== PROVIDED DATA
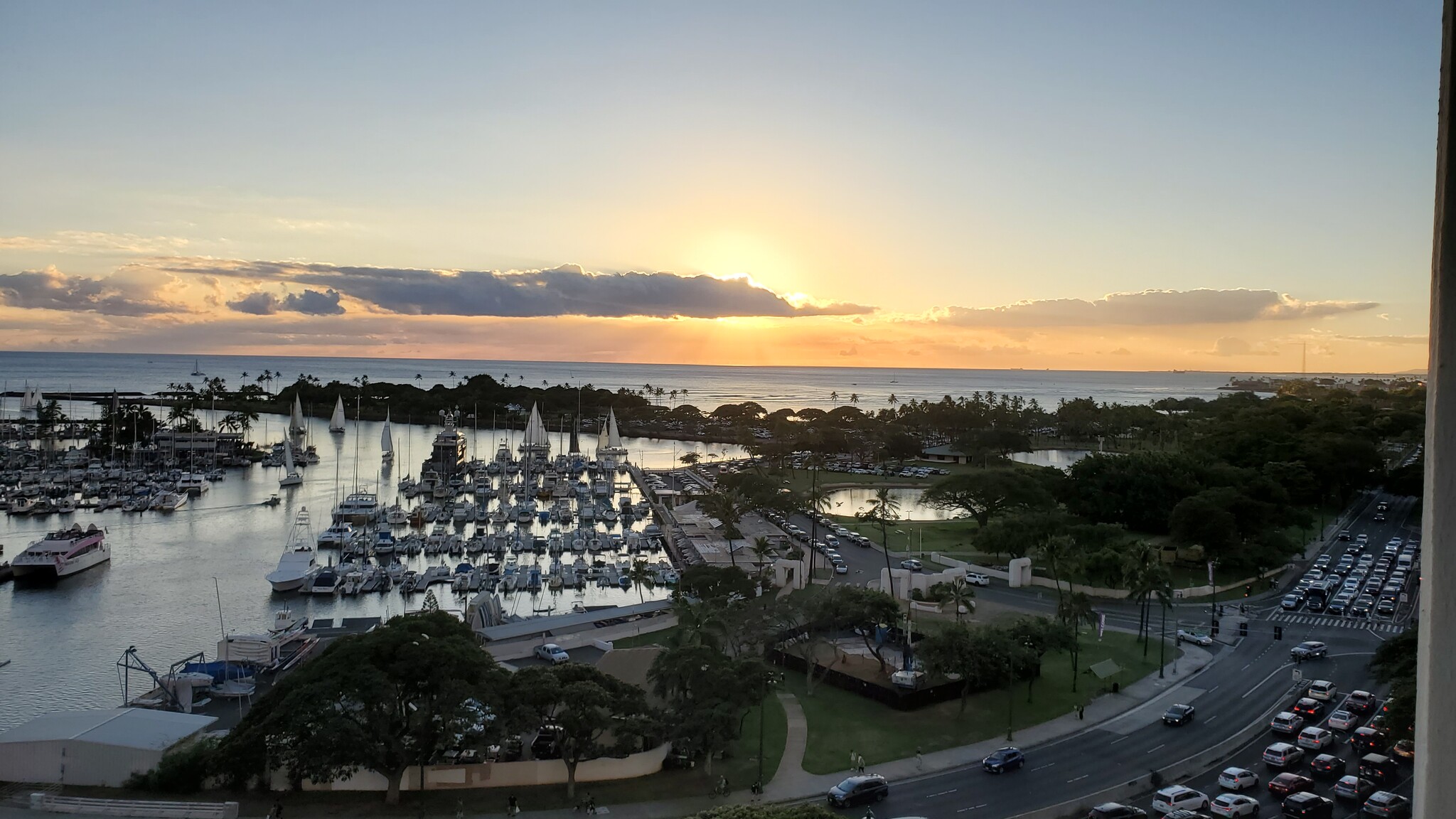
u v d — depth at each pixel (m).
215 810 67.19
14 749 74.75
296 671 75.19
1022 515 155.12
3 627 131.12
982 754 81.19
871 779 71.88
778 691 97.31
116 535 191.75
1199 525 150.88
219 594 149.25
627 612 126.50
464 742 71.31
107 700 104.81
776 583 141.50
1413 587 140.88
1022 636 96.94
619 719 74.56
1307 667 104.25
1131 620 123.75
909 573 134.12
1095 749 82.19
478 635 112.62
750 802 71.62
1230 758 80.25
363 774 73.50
====
== PROVIDED DATA
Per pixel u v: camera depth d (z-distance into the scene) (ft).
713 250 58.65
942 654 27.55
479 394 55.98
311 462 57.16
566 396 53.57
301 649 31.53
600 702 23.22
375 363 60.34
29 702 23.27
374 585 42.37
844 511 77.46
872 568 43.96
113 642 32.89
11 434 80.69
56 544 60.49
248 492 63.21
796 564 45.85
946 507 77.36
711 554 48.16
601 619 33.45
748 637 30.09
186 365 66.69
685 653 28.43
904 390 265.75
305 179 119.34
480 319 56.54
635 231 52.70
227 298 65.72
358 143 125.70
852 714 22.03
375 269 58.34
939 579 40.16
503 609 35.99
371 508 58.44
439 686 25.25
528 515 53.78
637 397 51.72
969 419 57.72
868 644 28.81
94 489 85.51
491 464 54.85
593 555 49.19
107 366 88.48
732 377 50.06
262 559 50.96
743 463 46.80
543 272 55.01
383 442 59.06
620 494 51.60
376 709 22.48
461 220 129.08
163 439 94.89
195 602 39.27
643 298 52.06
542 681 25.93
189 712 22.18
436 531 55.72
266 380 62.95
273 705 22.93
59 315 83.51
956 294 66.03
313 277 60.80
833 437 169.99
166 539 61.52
====
=== TASK DETAILS ===
Whenever the string "depth" turns up in a line above, copy that line out.

=== RESPONSE FOR THIS EXERCISE ===
u v d — depth at each pixel (m).
Per pixel u v: camera depth d (z-distance into the scene) (ft).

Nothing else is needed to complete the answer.